Q:   What liability does a lender have for failure of a borrower to comply with the PPP requirements or lender’s underwriting and due diligence actions?

A:   

  • Lenders may rely on certifications of the borrower in order to determine eligibility and to rely on specified documents provided by the borrower to determine qualifying loan amount and eligibility for forgiveness.
    • ​​​​​​​This includes a Borrower’s representation on the PPP Application that the “current economic uncertainty makes this loan request necessary to support the ongoing operations of the [Borrower].”
  • Lenders held harmless for borrowers’ failure to comply with program criteria.
  • Administrator cannot take enforcement action or impose penalties if the lender has received a borrower attestation.
  • The general anti-fraud provisions and penalties of the SBA statute still apply.

Q:   Can the lender submit an application for approval for a Borrower that is involved in bankruptcy proceedings at the time the application is made?

Available data

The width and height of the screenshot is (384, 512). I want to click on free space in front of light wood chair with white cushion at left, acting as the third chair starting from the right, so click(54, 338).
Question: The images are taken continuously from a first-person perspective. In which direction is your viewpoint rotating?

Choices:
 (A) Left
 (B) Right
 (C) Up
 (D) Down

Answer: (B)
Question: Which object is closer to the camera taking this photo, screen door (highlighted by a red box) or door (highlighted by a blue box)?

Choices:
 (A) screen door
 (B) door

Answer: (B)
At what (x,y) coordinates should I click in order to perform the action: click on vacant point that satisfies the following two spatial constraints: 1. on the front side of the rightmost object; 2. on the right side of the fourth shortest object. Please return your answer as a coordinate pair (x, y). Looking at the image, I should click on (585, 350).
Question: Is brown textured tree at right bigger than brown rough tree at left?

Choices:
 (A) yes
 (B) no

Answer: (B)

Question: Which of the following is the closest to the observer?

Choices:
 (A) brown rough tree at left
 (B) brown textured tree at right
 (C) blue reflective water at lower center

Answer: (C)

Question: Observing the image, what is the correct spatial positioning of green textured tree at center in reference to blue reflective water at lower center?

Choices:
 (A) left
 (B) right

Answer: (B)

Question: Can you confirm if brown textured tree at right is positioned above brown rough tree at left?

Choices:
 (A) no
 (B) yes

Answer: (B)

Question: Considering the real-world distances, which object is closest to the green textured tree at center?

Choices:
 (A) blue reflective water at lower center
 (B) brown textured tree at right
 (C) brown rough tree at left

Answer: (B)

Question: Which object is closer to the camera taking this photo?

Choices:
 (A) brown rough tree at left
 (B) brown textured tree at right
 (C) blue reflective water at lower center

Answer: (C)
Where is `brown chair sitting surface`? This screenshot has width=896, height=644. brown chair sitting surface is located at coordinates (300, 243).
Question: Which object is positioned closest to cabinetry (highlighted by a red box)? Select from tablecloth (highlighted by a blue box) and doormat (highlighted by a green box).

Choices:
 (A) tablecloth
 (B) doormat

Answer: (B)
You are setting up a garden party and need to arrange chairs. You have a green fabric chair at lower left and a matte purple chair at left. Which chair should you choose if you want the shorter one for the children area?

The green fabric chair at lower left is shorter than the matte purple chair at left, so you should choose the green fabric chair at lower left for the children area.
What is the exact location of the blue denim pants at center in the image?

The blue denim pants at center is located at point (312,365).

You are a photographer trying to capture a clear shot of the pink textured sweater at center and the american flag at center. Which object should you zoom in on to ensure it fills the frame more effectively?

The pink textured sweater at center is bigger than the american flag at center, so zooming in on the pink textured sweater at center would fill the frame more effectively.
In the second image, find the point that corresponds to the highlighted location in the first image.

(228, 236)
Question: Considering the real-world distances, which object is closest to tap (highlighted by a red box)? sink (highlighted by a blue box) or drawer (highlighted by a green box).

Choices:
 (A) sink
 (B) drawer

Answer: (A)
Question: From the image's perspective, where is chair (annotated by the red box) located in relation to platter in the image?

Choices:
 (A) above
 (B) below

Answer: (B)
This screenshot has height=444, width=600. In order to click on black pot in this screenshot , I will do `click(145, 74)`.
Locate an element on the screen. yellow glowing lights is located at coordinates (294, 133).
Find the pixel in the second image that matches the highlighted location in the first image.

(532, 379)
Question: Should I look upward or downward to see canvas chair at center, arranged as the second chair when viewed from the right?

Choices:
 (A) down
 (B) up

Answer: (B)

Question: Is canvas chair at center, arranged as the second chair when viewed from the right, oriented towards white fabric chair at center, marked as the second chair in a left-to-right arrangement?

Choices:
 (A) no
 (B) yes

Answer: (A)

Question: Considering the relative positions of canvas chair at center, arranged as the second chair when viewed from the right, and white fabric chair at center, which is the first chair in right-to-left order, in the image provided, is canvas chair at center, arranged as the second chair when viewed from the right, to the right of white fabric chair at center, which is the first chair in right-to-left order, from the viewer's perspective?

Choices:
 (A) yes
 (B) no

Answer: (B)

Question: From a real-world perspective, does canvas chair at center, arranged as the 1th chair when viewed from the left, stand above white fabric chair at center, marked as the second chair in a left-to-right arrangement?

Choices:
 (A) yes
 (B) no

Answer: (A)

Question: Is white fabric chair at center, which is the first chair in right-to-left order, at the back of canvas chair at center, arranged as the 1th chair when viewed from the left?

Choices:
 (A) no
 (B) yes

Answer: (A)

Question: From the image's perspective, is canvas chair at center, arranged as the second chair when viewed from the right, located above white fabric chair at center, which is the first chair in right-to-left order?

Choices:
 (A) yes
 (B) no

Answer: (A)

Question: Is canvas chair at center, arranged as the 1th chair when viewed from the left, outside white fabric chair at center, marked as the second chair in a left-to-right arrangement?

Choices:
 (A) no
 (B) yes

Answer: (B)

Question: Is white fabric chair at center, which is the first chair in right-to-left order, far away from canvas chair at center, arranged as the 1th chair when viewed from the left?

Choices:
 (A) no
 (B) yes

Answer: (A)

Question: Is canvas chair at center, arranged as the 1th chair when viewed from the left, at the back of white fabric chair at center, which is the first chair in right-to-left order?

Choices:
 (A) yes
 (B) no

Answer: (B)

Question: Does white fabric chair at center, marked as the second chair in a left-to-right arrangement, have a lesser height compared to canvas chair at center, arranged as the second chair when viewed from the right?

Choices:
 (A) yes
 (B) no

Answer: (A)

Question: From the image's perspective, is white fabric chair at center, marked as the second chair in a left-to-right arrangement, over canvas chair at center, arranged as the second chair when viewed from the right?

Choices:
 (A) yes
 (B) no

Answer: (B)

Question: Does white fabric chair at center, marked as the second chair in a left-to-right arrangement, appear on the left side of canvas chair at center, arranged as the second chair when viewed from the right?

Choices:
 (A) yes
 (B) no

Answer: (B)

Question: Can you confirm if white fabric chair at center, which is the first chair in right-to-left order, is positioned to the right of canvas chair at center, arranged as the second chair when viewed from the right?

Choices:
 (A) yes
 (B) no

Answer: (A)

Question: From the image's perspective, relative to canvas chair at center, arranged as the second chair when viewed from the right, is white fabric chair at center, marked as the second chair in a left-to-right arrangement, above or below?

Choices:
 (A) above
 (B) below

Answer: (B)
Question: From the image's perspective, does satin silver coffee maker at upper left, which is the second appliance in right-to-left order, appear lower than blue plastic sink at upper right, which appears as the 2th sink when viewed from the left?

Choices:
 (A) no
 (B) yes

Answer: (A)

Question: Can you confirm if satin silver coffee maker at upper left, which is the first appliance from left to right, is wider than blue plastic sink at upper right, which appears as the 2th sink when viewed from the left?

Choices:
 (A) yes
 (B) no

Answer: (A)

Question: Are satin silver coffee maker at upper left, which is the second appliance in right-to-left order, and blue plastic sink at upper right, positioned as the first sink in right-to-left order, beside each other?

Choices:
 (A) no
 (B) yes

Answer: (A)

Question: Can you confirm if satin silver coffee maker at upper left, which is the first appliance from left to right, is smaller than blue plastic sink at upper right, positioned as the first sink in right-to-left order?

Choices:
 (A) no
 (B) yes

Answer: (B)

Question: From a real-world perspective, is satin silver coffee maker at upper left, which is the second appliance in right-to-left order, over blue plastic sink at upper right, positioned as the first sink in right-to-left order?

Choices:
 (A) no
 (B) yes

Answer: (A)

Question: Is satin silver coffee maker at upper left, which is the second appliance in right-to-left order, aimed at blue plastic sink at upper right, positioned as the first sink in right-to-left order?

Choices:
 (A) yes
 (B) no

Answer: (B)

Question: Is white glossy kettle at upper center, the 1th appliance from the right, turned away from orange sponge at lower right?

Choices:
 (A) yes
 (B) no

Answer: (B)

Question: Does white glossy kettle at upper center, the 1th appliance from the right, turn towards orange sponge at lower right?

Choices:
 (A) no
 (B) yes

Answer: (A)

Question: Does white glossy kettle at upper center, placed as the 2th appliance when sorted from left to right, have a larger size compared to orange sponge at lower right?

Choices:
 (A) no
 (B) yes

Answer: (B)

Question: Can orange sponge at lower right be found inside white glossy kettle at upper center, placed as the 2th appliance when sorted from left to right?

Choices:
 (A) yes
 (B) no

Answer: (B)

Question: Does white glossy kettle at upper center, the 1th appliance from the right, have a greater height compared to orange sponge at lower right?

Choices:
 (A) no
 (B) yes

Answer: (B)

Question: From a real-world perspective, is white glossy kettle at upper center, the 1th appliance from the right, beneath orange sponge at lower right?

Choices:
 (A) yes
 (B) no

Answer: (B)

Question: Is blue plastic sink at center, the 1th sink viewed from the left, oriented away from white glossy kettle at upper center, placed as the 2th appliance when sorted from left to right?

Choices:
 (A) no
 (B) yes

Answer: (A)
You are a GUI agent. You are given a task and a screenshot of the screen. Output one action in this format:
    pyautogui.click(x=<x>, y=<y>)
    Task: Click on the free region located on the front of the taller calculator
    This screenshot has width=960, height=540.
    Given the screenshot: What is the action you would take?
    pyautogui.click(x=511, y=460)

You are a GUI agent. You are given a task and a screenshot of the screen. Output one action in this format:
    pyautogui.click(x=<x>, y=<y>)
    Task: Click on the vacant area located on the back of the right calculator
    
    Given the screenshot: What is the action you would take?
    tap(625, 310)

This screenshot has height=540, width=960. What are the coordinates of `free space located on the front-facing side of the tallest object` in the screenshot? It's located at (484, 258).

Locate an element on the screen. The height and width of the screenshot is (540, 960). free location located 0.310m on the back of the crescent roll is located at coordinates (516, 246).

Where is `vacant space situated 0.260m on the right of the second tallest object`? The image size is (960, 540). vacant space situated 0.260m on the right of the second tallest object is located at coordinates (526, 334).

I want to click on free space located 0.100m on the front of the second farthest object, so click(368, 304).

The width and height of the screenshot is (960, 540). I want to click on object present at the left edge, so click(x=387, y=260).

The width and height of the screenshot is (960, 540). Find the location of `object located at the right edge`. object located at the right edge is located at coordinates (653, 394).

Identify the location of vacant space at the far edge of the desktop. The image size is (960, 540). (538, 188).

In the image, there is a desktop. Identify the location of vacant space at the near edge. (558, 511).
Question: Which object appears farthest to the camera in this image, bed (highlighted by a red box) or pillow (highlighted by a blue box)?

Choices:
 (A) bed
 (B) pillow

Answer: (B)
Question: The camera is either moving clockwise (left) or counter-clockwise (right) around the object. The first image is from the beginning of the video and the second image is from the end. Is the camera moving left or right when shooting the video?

Task set
[a] Output the PPP lender liability text in full, word for word.
[b] Gather every line of the records that contains the word "pants" and copy each one out.
The records have no connection to the PPP lender liability text.

Exercise answers
[a]
Q:   What liability does a lender have for failure of a borrower to comply with the PPP requirements or lender’s underwriting and due diligence actions?

A:   

  • Lenders may rely on certifications of the borrower in order to determine eligibility and to rely on specified documents provided by the borrower to determine qualifying loan amount and eligibility for forgiveness.
    • ​​​​​​​This includes a Borrower’s representation on the PPP Application that the “current economic uncertainty makes this loan request necessary to support the ongoing operations of the [Borrower].”
  • Lenders held harmless for borrowers’ failure to comply with program criteria.
  • Administrator cannot take enforcement action or impose penalties if the lender has received a borrower attestation.
  • The general anti-fraud provisions and penalties of the SBA statute still apply.

Q:   Can the lender submit an application for approval for a Borrower that is involved in bankruptcy proceedings at the time the application is made?

[b]
What is the exact location of the blue denim pants at center in the image?
The blue denim pants at center is located at point (312,365).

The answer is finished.